そしてミルケットはやっと言いづらそうに答えてくれた。
「あんたの故郷はもう無いかもしれない。今頃は魔物が溢れて人の住めない土地になっている筈だ。でも国には帰れる。いつの日か生きてさえいれば。でもね、ここからジルべリアまでは遠すぎるよ。この国の北側はエルベス大魔境だからね。その大魔境を超えた先がジルべリア王国だよ。でも大魔境はずっと西の国まで続いてる。それに魔境の中央にエルベス山脈が横たわっている。人では魔境も山脈も超えることはできないんだよ。だから北には向かえない。ここは大陸の一番東の端にある国なんだ。帰るには何か月も旅をして大陸の西の端の国まで行って、そこから北へ抜ける街道を通ってやっとジルべリア王国に辿り着けるのさ。帰る道は確かにある。でも今のあんたは小さくてとても長旅には耐えられない。いつか大きくなったらお金を稼いで、それでも帰りたいと思ったら帰るといい。今すぐに帰るというのは無しだよ。諦めるしかないのさ」
ミルケットの説明で状況が分かった。大陸の地図を見た事があるから知っている。
エルベス大魔境には恐ろしい魔物が生息しているらしい。
大魔境を通って帰る選択肢は消えた。
ミルケットの言うように西から回り込む方法しかなさそうだ。
(僕はいつ故郷に帰れるのだろう・・)
ミルケットの説明が終わると重たい沈黙が場を占めた。
「教えてくれてありがとう」
やっと一言お礼を言うとまた重たい沈黙が訪れた。
その沈黙をリファーヌの元気な声が引き裂いた。
「キース!私がキースのお姉ちゃんになってあげる。
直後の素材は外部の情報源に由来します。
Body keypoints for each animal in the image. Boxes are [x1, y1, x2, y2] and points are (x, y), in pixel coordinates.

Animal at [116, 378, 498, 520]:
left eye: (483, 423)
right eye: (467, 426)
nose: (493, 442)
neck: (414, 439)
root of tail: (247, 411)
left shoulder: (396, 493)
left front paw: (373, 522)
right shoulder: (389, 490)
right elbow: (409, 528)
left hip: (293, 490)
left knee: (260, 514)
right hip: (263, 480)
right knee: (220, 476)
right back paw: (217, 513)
だって私はキースよりお姉ちゃんだからキースのお世話したり守ったりしてあげる。それでキースが大きくなったら一緒にキースのおうちまで連れて行ってあげるわ!だから元気出してね!」
突拍子もない宣言だったがそれで重たかった空気が霧散した。
ミルケットは微笑ましい目でリファーヌを見ている。
僕も思わず笑ってしまった。
いつもカタリアにお世話をしてもらっていたからありがたいとは思うけど、何か納得できない。リファーヌは僕よりお姉ちゃんなのだろうか?
う~ん?と悩んだけど張り切っているリファーヌを見ていると無碍にもできず、あいまいに頷いておいた。